# Moving - need advice



## Slaz (Sep 8, 2014)

Making the big move from Alberta to BC. Over 480 miles through the mountains. First load took 13 hours. Second and final load should be the same. It is this second load that I will be taken my community aquariums with me. I have 37 smaller tropical fish that I am moving. What I intend on doing is using a 5 gallon plastic tote bin ; filled with aquarium water and the 37 fish. I also intend on transporting my filter media in this same water/tote. Good idea or not?


----------



## Hallyx (Jun 11, 2011)

They'd probably be safer in fish bags. They use these to ship fish around the world. 

Your method has worked for many keepers. 

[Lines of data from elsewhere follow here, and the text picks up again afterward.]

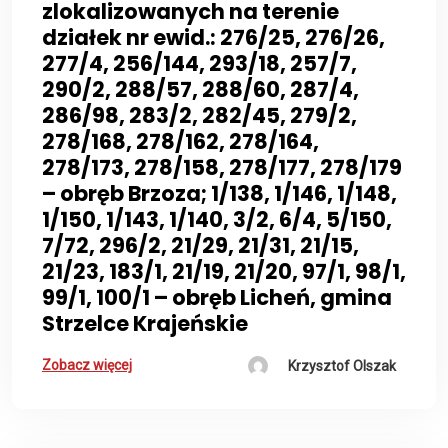
zlokalizowanych na terenie
działek nr ewid.: 276/25, 276/26,
277/4, 256/144, 293/18, 257/7,
290/2, 288/57, 288/60, 287/4,
286/98, 283/2, 282/45, 279/2,
278/168, 278/162, 278/164,
278/173, 278/158, 278/177, 278/179
– obręb Brzoza; 1/138, 1/146, 1/148,
1/150, 1/143, 1/140, 3/2, 6/4, 5/150,
7/72, 296/2, 21/29, 21/31, 21/15,
21/23, 183/1, 21/19, 21/20, 97/1, 98/1,
99/1, 100/1 – obręb Licheń, gmina
Strzelce Krajeńskie
Zobacz więcej
Krzysztof Olszak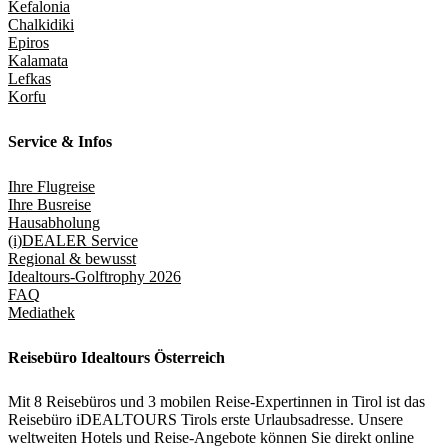
Kefalonia
Chalkidiki
Epiros
Kalamata
Lefkas
Korfu
Service & Infos
Ihre Flugreise
Ihre Busreise
Hausabholung
(i)DEALER Service
Regional & bewusst
Idealtours-Golftrophy 2026
FAQ
Mediathek
Reisebüro Idealtours Österreich
Mit 8 Reisebüros und 3 mobilen Reise-Expertinnen in Tirol ist das
Reisebüro iDEALTOURS Tirols erste Urlaubsadresse. Unsere
weltweiten Hotels und Reise-Angebote können Sie direkt online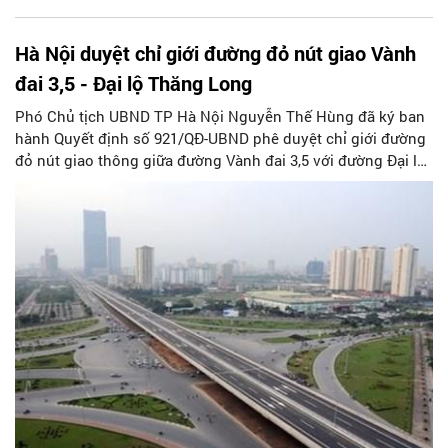
Hà Nội duyệt chỉ giới đường đỏ nút giao Vành
đai 3,5 - Đại lộ Thăng Long
Phó Chủ tịch UBND TP Hà Nội Nguyễn Thế Hùng đã ký ban
hành Quyết định số 921/QĐ-UBND phê duyệt chỉ giới đường
đỏ nút giao thông giữa đường Vành đai 3,5 với đường Đại lộ
Thăng Long, tỷ lệ 1/500, quận Nam Từ Liêm, huyện Hoài Đức,
TP Hà Nội.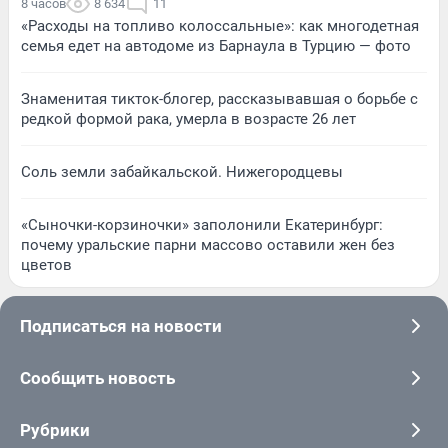
8 часов
8 634
11
«Расходы на топливо колоссальные»: как многодетная
семья едет на автодоме из Барнаула в Турцию — фото
Знаменитая тикток-блогер, рассказывавшая о борьбе с
редкой формой рака, умерла в возрасте 26 лет
Соль земли забайкальской. Нижегородцевы
«Сыночки-корзиночки» заполонили Екатеринбург:
почему уральские парни массово оставили жен без
цветов
Подписаться на новости
Сообщить новость
Рубрики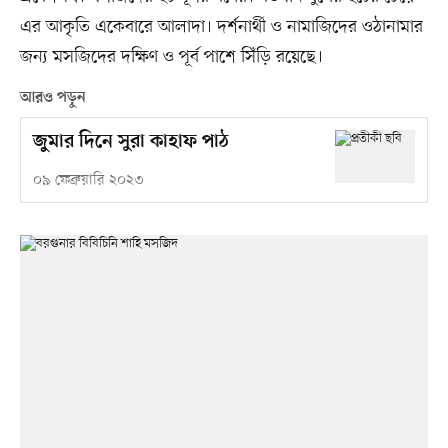
এর আকৃতি একেবারে আলাদা। দর্শনার্থী ও নামাজিদের ওঠানামার
জন্য মসজিদের দক্ষিণ ও পূর্ব পাশে সিঁড়ি রয়েছে।
আরও পড়ুন
জুমার দিনে সুরা কাহাফ পাঠ
০৯ ফেব্রুয়ারি ২০২৩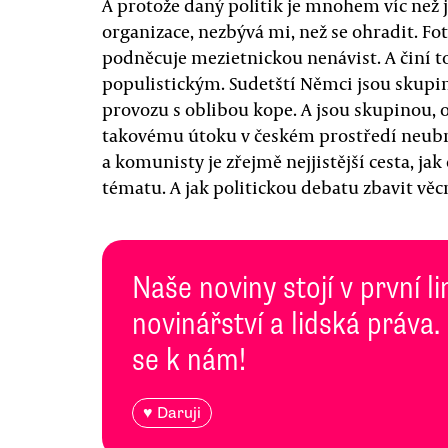
A protože daný politik je mnohem víc než 
organizace, nezbývá mi, než se ohradit. Fo
podněcuje mezietnickou nenávist. A činí 
populistickým. Sudetští Němci jsou skupin
provozu s oblibou kope. A jsou skupinou, o 
takovému útoku v českém prostředí neubr
a komunisty je zřejmě nejjistější cesta, j
tématu. A jak politickou debatu zbavit věc
Naše noviny stojí v první l
novinářství a lidská práva.
se k nám!
♥ Daruji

Whichever way you choose, don't forget to add a drop of Prime per fish to keep ammonia detoxified.


----------



## Slaz (Sep 8, 2014)

Thanks for your reply. Will stop by my local fish store and see if I can scrounge some fish bags. I agree; it probably would be a lot safer and easier to transport.


----------



## SeaHorse (Dec 27, 2010)

I've moved both ways... bags and bucket. Great idea on the prime... especially if you spring a leak and need to use some tap water. Make sure you have a thermometer with you just in case and some extra bags. If you do the bucket thing you can also plug in an air stone/pump if you have a stop over. Try to give the fish as much room as possible, I personally would bucket the filter separate if you can. Keep it wet/covered... should be good for at least 24 hours. 
Good luck!!


----------



## Slaz (Sep 8, 2014)

Move is over. What a nightmare. A 13 hour trip took 4 days. Uhaul truck broke down. The fish survived. Lost four jumpers; that is because when we finally got to our destination, I removed the lid to the tote that I carried them in. Four of the largest fish jumped. Other than that, everything appears okay. Presently got them all in in a 20 gal holding tank whilst my 45 gal is cycling. This will be the true test!


----------



## david creque (Dec 8, 2013)

*moving help*

Battery operated air pump and a big sponge filter.


----------



## SeaHorse (Dec 27, 2010)

Glad you made it!! See you just never know what can happen... so many things can affect your trip. To bad tho about the jumpers!!


----------